Change listing data
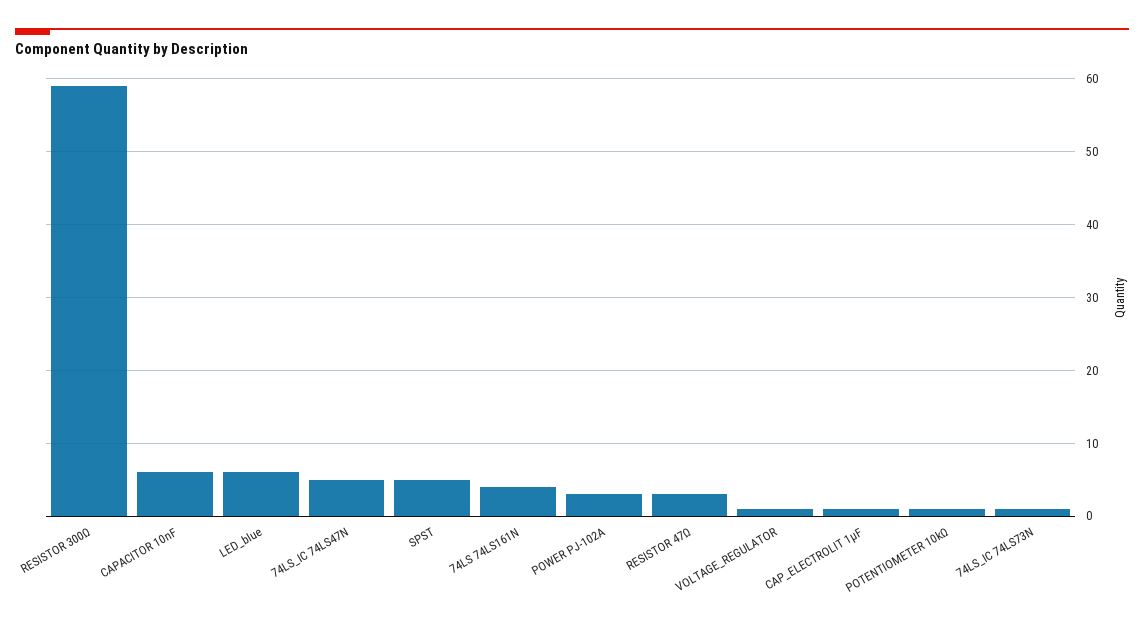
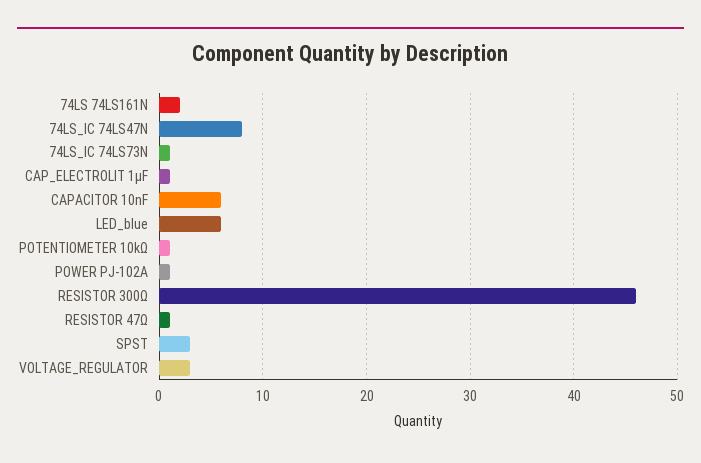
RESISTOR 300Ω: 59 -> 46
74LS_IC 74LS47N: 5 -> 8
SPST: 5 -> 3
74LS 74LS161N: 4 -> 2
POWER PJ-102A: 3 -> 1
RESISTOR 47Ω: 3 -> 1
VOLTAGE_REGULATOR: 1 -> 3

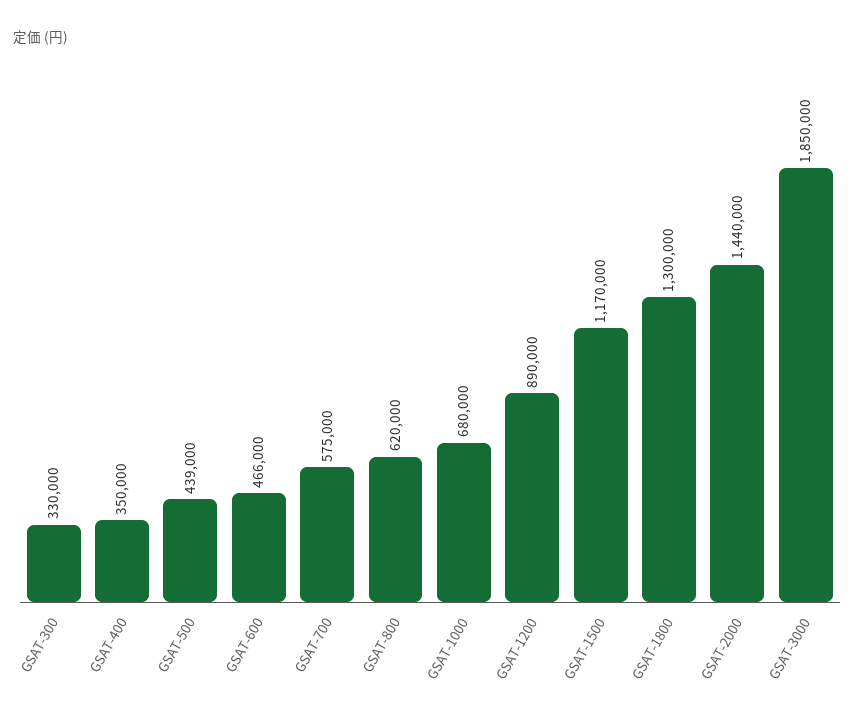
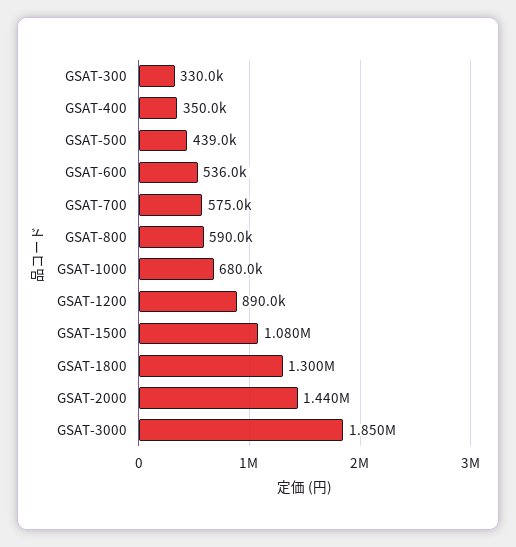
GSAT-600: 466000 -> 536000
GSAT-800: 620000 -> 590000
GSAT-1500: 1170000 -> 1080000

* * *

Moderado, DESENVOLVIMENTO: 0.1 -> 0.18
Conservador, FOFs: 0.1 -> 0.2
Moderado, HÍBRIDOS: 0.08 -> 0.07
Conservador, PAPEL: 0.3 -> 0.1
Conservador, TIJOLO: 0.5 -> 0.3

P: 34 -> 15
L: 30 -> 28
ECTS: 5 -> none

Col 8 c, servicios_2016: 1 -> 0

## Work instructions
Repeat exactly the lines above, from the line that contains "RESISTOR 300Ω: 59 -> 46" down through the line that contains "GSAT-1500: 1170000 -> 1080000". Include both of those lines and none of the pictures.

## Solution to the exercise
RESISTOR 300Ω: 59 -> 46
74LS_IC 74LS47N: 5 -> 8
SPST: 5 -> 3
74LS 74LS161N: 4 -> 2
POWER PJ-102A: 3 -> 1
RESISTOR 47Ω: 3 -> 1
VOLTAGE_REGULATOR: 1 -> 3

GSAT-600: 466000 -> 536000
GSAT-800: 620000 -> 590000
GSAT-1500: 1170000 -> 1080000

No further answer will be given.